PROMPT
Check every line of the material for the word "linejoin". Copy those that have it.
--- DATA EXTRACTS ---
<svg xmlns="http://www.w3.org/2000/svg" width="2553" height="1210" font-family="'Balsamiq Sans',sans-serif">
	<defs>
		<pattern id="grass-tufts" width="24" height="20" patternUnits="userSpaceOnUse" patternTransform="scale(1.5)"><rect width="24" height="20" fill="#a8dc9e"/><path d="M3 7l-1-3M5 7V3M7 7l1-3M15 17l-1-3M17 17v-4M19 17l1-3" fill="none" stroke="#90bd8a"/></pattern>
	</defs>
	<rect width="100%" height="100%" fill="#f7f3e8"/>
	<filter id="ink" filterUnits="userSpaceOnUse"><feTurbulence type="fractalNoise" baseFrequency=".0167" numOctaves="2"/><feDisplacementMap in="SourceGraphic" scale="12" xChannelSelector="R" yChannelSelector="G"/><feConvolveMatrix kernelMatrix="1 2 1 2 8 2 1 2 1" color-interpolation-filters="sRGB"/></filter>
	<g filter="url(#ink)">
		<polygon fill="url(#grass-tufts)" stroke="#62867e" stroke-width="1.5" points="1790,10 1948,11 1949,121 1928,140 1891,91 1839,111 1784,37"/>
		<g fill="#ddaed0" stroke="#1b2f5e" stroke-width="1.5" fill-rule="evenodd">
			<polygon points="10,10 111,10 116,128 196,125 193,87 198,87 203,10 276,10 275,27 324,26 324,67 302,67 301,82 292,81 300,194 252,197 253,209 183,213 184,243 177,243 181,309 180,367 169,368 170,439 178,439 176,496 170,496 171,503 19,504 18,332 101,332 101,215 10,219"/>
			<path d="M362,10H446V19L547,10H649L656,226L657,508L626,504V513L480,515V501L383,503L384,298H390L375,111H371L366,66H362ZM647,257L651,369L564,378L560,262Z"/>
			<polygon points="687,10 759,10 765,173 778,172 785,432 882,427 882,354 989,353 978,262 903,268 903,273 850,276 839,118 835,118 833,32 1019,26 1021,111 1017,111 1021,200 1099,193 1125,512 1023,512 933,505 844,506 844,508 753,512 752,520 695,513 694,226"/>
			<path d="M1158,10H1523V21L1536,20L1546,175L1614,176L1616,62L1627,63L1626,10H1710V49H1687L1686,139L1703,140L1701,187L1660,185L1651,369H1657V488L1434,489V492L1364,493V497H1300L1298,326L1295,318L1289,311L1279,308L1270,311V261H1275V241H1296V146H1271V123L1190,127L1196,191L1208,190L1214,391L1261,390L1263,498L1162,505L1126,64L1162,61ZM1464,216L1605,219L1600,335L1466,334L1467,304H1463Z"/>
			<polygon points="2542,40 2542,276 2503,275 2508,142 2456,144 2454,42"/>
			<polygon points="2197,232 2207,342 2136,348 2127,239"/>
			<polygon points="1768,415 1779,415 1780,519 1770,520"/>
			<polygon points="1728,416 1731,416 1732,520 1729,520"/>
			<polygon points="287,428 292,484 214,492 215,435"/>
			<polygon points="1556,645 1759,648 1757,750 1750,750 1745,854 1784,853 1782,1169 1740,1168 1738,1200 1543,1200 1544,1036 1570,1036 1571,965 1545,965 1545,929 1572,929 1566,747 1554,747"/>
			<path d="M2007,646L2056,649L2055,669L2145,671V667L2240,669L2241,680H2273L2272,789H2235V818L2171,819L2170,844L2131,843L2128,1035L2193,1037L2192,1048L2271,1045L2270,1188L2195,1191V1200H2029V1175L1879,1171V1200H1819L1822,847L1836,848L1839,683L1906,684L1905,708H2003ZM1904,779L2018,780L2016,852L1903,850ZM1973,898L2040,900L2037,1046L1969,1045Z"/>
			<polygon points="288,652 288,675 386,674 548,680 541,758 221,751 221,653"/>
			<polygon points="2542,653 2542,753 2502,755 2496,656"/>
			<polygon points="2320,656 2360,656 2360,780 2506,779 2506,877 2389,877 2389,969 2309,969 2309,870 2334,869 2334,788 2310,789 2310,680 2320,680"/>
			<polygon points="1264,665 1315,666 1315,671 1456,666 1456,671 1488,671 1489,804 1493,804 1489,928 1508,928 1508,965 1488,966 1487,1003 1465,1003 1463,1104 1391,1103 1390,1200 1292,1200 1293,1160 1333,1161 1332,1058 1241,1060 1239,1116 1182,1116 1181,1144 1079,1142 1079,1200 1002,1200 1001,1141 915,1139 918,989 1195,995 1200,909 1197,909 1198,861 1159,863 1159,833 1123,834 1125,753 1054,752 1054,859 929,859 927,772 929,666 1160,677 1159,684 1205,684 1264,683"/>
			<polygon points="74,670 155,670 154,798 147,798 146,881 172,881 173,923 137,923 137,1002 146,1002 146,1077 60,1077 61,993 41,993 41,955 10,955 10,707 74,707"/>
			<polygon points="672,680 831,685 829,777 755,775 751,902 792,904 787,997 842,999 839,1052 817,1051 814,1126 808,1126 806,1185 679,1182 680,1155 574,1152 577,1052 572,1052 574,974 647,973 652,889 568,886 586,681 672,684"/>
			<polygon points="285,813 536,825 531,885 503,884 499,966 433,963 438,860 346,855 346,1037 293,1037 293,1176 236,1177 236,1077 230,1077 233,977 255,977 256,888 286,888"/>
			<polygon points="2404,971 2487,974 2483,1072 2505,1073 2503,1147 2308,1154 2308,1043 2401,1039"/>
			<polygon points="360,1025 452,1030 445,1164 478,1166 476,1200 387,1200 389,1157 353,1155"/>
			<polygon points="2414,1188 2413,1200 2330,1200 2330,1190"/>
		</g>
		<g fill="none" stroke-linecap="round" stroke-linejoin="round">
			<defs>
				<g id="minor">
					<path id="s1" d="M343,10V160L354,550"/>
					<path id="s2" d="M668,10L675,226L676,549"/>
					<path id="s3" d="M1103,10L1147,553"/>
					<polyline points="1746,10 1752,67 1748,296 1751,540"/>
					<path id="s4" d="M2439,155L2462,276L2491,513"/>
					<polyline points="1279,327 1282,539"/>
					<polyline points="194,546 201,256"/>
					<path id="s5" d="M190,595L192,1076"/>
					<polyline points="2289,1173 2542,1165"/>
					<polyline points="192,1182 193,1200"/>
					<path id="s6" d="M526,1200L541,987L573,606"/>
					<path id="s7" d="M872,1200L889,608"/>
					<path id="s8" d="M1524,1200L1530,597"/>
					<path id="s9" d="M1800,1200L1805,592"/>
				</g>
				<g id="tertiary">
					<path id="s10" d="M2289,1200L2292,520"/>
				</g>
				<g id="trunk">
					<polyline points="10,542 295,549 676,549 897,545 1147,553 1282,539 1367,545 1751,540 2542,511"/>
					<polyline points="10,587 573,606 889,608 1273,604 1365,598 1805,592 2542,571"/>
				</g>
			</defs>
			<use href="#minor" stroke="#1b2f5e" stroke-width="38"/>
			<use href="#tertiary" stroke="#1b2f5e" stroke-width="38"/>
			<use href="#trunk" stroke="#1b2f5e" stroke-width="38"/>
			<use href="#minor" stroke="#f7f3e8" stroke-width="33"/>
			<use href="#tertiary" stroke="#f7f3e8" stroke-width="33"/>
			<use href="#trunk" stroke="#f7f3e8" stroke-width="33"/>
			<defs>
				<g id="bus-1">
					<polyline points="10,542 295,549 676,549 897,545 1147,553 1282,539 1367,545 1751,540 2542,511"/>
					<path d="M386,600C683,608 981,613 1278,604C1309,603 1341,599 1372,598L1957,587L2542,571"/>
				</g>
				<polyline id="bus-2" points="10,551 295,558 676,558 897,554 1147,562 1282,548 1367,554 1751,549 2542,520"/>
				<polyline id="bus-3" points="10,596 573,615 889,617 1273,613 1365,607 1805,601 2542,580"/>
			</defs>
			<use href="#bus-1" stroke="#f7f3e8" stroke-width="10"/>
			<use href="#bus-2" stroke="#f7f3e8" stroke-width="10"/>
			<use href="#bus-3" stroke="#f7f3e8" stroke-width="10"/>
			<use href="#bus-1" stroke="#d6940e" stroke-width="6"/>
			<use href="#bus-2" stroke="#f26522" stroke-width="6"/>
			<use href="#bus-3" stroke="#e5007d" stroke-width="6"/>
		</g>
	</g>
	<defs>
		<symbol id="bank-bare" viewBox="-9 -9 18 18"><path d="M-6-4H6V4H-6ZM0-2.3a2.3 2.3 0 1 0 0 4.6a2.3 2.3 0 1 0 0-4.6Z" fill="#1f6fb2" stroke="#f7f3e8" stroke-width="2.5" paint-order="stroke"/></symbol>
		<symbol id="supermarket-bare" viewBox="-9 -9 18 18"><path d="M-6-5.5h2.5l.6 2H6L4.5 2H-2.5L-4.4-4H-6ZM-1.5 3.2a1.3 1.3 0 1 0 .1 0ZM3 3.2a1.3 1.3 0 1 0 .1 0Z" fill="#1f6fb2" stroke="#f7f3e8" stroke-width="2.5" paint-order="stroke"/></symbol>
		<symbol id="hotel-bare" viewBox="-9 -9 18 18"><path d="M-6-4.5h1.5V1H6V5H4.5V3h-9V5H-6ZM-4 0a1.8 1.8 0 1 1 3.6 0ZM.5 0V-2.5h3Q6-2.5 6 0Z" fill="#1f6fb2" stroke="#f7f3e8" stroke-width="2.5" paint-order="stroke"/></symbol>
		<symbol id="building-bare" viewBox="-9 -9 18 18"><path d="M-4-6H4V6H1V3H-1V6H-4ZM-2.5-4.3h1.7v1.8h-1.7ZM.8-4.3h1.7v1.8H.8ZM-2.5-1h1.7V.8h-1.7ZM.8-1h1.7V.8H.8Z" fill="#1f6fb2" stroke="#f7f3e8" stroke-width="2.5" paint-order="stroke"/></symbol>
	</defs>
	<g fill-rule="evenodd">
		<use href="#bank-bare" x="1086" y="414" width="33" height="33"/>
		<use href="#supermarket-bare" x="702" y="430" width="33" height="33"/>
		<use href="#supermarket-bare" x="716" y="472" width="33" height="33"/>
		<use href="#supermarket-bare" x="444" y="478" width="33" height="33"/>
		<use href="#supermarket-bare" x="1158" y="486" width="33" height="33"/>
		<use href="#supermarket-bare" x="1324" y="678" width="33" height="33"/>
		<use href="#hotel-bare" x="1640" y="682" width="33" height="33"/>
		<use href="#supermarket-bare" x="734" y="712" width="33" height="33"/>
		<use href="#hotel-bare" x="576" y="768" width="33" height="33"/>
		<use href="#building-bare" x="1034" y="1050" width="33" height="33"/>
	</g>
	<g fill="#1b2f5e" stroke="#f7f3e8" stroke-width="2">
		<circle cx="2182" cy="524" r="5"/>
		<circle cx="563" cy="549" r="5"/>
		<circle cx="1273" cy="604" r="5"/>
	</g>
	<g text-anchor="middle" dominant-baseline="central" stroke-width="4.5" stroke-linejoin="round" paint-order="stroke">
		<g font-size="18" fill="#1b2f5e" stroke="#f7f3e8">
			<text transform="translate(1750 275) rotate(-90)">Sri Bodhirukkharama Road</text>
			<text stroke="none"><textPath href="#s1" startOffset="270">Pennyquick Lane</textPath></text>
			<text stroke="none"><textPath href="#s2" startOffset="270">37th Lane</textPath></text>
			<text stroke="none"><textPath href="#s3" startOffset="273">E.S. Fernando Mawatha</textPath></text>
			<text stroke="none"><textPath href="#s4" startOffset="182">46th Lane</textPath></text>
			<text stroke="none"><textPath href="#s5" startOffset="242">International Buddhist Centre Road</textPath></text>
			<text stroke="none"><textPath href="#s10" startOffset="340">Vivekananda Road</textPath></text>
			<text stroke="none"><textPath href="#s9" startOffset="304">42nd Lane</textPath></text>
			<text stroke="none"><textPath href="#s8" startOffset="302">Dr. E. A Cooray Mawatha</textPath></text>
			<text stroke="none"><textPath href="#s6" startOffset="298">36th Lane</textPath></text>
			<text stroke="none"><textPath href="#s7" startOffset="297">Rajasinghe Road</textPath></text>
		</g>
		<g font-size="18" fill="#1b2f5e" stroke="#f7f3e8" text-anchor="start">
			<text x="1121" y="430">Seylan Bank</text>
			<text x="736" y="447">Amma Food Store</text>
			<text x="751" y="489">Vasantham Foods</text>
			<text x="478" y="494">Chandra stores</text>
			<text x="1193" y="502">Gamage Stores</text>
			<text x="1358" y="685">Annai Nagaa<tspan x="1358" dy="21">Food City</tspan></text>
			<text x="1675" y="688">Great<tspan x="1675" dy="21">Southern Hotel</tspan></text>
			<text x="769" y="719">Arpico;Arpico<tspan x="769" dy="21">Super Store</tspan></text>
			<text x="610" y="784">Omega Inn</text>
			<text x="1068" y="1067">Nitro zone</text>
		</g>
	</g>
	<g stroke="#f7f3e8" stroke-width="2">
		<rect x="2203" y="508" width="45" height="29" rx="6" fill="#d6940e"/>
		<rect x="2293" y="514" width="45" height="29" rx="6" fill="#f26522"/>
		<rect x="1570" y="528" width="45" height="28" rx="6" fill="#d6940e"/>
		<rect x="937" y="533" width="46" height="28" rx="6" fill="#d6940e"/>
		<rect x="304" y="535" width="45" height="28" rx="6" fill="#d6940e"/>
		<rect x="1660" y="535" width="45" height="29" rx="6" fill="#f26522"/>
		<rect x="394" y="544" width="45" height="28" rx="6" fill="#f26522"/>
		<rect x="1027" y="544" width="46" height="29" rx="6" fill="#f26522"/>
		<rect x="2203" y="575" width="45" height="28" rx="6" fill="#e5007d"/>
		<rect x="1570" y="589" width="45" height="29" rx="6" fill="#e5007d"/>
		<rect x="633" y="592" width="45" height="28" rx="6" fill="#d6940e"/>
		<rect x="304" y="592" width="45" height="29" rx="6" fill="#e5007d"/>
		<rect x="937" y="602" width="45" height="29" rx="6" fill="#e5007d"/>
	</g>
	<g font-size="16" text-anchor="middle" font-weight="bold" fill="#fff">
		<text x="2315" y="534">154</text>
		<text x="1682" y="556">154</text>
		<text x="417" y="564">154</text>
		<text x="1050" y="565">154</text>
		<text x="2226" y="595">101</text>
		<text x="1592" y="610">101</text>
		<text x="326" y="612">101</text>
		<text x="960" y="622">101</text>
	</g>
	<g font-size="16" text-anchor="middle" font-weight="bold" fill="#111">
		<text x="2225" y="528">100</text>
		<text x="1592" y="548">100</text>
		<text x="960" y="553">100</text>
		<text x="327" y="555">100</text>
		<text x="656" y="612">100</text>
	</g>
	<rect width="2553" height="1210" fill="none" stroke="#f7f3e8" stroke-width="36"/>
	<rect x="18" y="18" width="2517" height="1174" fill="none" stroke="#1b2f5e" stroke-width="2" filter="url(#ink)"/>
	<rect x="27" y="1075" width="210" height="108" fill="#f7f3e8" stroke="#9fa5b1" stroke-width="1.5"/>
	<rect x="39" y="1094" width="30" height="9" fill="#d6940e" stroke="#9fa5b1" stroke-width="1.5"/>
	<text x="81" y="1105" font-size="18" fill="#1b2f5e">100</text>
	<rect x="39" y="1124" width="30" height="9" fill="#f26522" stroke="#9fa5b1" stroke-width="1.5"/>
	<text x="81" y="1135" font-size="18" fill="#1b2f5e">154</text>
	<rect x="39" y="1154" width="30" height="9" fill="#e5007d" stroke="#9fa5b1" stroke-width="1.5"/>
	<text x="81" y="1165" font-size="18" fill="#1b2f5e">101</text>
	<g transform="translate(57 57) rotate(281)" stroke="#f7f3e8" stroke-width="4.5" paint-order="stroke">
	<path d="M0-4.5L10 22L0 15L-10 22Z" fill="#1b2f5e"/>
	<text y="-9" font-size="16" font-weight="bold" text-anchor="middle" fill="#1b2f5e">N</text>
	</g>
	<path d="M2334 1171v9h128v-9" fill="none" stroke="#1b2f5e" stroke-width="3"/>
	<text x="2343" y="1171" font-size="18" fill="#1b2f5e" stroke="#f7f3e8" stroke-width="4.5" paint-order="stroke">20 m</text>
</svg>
---
FINAL ANSWER
		<g fill="none" stroke-linecap="round" stroke-linejoin="round">
	<g text-anchor="middle" dominant-baseline="central" stroke-width="4.5" stroke-linejoin="round" paint-order="stroke">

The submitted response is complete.